On Thursday, Elon Musk was a guest on The Joe Rogan Experience podcast and, although the episode stretched on for two hours, it only took Rogan 36 seconds to ask the most important question of the week. "How do you say the name?" he asked, referencing Musk's three-day old infant, X Æ A-12.
"First of all, my partner's the one that mostly came up with the name. She's great at names," Musk said, referencing Grimes. "I mean, it's just X, the letter X, and the Æ is pronounced 'Ash,' and then A-12 is my contribution."
He then explained that the last part was a reference to "the coolest plane ever." Archangel was the CIA's code name for the Lockheed A-12, a reconnaissance aircraft that was flown on a handful of missions over Vietnam and North Korea in the late 1960s. (Rogan laughed twice during Musk's explanation, at both the Æ and the Archangel-12 part, which might be the most relatable thing that has ever happened during his show.)
That should've cleared up a couple of minor mysteries about the infant, but in responses to commenters on Instagram, Grimes suggested that Archangel was a reference to the song of the same name by British dubstep producer Burial. She also typed out a different pronunciation. "It's just X, like the letter X. Then A.I. like how you said the letter A then I," she wrote.

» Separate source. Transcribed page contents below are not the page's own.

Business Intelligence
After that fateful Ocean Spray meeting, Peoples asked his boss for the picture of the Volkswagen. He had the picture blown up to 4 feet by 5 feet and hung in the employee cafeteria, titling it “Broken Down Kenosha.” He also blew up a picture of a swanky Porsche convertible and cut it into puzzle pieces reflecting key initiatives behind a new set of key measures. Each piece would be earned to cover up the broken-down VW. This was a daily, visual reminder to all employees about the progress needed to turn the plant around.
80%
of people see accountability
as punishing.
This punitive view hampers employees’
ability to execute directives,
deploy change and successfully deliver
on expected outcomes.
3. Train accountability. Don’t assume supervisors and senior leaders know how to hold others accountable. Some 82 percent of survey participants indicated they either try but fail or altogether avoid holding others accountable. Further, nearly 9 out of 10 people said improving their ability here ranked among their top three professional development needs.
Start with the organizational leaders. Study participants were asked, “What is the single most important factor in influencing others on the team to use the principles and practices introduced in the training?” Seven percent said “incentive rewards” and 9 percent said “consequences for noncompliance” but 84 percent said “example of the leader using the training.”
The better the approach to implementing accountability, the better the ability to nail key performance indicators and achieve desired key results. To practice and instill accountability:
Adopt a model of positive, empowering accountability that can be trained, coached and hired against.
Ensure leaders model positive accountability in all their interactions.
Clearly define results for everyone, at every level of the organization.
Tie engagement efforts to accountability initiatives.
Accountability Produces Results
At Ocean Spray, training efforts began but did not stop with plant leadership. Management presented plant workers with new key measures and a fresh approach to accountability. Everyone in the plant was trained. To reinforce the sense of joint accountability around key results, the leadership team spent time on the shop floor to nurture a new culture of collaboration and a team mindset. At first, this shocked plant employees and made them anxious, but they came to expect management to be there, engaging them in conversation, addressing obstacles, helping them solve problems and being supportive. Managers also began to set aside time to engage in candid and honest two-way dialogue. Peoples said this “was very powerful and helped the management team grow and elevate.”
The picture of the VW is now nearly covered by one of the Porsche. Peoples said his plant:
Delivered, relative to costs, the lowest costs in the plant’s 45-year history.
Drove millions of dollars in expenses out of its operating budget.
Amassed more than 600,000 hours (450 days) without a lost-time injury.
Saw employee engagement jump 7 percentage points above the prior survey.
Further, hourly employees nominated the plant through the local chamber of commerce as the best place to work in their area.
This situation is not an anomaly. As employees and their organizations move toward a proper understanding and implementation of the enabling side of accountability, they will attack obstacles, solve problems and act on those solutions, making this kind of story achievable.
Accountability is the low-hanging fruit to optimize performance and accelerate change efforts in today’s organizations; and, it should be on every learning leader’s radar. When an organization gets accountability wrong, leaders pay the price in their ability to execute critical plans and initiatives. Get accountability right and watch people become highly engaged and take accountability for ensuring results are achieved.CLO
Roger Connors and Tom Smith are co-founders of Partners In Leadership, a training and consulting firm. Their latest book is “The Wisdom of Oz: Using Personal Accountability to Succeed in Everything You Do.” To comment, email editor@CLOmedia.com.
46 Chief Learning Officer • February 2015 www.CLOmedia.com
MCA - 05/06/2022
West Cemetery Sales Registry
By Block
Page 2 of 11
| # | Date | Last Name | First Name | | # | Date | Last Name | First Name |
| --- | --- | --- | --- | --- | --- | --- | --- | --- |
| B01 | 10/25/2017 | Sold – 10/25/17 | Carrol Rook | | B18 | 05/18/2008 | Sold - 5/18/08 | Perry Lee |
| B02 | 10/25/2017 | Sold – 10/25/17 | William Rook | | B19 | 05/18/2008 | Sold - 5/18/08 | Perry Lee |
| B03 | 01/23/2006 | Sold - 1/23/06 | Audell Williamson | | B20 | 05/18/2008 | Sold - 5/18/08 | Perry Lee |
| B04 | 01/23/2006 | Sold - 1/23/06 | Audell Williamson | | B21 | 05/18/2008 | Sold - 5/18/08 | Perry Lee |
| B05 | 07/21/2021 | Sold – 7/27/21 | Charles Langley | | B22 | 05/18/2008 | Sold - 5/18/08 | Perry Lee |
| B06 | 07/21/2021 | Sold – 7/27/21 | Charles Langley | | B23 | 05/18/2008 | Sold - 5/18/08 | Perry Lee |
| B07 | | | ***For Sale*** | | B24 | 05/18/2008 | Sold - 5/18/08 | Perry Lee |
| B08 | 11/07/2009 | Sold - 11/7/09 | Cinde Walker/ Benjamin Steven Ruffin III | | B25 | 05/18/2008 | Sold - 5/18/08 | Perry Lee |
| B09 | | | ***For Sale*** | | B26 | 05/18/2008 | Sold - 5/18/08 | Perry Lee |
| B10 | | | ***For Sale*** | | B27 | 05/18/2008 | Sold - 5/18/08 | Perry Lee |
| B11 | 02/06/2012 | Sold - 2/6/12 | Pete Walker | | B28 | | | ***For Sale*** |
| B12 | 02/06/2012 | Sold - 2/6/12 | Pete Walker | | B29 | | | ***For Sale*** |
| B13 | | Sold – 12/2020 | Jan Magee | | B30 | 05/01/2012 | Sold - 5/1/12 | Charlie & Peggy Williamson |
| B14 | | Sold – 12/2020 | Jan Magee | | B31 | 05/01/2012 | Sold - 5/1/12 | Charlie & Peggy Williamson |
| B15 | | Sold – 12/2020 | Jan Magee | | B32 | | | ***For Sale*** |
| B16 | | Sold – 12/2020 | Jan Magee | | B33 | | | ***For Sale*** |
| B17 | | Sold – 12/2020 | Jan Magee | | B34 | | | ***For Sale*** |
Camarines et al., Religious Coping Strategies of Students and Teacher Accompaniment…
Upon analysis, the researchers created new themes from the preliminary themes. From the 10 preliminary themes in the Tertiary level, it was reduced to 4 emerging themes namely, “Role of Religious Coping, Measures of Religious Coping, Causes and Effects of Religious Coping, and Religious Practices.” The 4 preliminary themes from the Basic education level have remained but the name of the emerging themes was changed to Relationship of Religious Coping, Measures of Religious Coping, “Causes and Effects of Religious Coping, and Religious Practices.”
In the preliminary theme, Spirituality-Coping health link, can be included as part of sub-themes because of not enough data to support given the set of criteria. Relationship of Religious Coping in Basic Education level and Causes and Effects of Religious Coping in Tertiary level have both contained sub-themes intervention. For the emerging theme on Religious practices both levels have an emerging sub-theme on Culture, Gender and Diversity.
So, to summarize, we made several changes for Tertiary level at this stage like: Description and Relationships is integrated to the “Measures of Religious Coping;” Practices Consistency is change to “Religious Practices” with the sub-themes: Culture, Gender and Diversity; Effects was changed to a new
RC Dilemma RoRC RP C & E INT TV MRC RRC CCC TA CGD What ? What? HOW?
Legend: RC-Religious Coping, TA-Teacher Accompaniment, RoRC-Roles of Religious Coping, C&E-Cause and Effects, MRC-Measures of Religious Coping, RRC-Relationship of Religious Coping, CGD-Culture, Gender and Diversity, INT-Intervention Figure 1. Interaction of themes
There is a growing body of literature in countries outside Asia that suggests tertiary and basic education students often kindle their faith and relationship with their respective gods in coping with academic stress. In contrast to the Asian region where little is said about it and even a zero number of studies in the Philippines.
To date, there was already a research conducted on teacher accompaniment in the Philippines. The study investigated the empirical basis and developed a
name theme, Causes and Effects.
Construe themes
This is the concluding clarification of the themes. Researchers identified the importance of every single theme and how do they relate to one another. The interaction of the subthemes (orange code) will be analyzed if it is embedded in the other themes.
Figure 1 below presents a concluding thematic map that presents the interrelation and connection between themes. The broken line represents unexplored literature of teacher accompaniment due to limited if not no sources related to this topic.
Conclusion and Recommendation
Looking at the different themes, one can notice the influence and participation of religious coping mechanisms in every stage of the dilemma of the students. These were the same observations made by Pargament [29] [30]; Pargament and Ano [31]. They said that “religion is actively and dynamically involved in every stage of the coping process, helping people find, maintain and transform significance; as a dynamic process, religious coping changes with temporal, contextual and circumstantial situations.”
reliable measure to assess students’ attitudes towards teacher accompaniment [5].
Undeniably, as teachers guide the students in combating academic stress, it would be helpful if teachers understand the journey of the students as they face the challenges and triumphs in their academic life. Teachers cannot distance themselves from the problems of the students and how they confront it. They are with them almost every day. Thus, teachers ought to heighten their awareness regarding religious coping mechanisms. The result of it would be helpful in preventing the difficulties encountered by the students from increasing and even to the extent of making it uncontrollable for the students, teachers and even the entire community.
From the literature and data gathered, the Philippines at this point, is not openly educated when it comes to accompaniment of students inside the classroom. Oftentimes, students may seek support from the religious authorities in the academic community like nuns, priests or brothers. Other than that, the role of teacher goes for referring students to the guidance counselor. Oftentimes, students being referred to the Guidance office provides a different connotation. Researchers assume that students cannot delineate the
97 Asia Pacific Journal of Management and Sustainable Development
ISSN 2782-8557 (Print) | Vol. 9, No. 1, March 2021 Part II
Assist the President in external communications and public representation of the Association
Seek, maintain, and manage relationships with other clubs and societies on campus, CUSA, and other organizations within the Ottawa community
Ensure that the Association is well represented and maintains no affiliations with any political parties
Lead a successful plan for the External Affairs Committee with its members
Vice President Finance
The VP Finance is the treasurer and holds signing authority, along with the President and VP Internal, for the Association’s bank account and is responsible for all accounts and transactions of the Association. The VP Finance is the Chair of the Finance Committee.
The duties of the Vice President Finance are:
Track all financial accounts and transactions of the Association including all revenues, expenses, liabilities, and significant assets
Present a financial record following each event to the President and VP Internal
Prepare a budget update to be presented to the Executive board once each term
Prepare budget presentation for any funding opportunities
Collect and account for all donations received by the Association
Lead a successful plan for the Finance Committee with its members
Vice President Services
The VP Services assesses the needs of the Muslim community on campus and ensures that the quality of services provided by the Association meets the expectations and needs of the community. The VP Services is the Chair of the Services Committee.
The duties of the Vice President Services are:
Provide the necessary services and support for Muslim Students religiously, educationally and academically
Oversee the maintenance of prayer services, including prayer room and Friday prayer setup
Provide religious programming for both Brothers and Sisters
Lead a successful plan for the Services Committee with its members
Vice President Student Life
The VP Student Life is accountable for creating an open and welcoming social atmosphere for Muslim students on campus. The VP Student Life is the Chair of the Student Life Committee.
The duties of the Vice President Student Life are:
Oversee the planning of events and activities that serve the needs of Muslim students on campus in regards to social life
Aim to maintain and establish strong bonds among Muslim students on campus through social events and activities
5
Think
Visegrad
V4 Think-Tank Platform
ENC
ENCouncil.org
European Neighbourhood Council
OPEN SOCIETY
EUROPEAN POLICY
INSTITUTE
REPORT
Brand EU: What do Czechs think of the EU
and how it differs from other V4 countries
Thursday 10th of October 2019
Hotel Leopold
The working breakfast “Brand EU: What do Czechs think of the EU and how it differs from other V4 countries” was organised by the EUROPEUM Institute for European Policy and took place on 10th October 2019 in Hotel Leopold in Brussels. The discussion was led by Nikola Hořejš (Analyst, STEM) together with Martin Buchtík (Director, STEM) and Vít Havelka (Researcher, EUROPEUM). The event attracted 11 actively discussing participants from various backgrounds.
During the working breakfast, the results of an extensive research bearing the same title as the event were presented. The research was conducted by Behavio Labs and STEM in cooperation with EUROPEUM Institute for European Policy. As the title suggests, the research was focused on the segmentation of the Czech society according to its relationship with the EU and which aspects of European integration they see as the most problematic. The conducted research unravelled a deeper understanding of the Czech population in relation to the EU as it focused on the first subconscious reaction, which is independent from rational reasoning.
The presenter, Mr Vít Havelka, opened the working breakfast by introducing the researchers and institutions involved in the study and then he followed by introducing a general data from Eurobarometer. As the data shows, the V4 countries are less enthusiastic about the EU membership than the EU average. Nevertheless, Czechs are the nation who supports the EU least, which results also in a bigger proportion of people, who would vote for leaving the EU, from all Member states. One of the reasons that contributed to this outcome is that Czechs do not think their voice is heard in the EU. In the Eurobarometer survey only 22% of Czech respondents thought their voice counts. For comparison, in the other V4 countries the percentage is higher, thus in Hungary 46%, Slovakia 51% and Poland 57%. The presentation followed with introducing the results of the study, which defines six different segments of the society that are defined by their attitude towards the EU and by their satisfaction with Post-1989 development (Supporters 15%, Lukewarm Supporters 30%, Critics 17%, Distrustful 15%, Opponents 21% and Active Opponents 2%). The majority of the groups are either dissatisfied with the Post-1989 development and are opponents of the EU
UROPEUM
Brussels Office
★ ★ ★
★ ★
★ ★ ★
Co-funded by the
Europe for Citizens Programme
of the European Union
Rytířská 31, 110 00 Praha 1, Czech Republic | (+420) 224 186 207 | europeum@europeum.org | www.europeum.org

Between that and Musk correcting Grimes' explanation of the name's components on Twitter, everything seems to be going great so far. And on top of all that, there's still the bigger question of whether X Æ A-12's name can even be legally recorded.
It's believed that Grimes gave birth in California, and the state specifically says that a child's birth certificate must be "completed using the 26 alphabetical characters of the English language." The Birth Registration Handbook written by the California Department of Public Health-Vital Records, says that the name on a baby's birth certificate cannot have pictographs or ideograms (yeah, like emoji).
Because Æ is not an English character—although it is a letter in the Danish, Faroese, Icelandic, and Norwegian alphabets—the handbook suggests that it would not be permitted on baby X Æ A-12's birth certificate. (VICE has reached out to the California Department of Public Health for comment.)
According to one family law attorney, the birth certificate would most likely be rejected if it included the Æ. "[W]ith the odd numbers, dashes, and symbols, it will be submitted and then rejected and they'll be asked to submit it again," David Glass told People. "They have an opportunity to appeal the rejection of the birth certificate application but it's unlikely that it will be granted because, again, California ... has been struggling with using symbols."
The Birth Registration Handbook references California State Constitution, Article 3, Section 6 in its 'English only" requirement. That entire section was added as an amendment in 1986, and it formally declared that English is the official language of California. "This section is intended to preserve, protect and strengthen the English language," it says, adding that "the Legislature shall make no law which diminishes or ignores the role of English as the common language of the State of California."
The amendment has also been used to prohibit the use of any diacritical marks on birth certificates, death certificates, and marriage licenses that were issued in the state. The ban on accents, cedillas, tildes, and umlauts wasn't challenged until 2014, when the state Assembly Committee on Appropriations determined that it could cost "in excess of $10 million" to update the computer systems at the Department of Public Health and the DMV so they could handle Sebastián, Sébastien or, um, Beyoncé.
Three years later, Assemblyman Jose Medina tried again, proposing Assembly Bill 82, which required that any diacritical mark on an English letter should be "properly recorded" by the State Registrar. “A name is closely tied to a person’s identity, history, and heritage,” he said. "It should be accurately represented on important documents, and parents should have the right to choose a name without government interference."
The bill passed through both the State Assembly and the State Senate, before being sunk by then-governor Jerry Brown, mostly for those same IT-related reasons. "Mandating the use of diacritical marks on certain state and local vital records without a corresponding requirement for all state and federal government records is a difficult and expensive proposition," he wrote in his veto message. "This bill would create inconsistencies in vital records and require significant state funds to replace or modify existing registration systems."
So X Æ A-12 might be out of luck, unless Elon and Grimes drop the dash, the digits, and that Æ symbol that both of them seem to both pronounce differently. Good luck, little guy!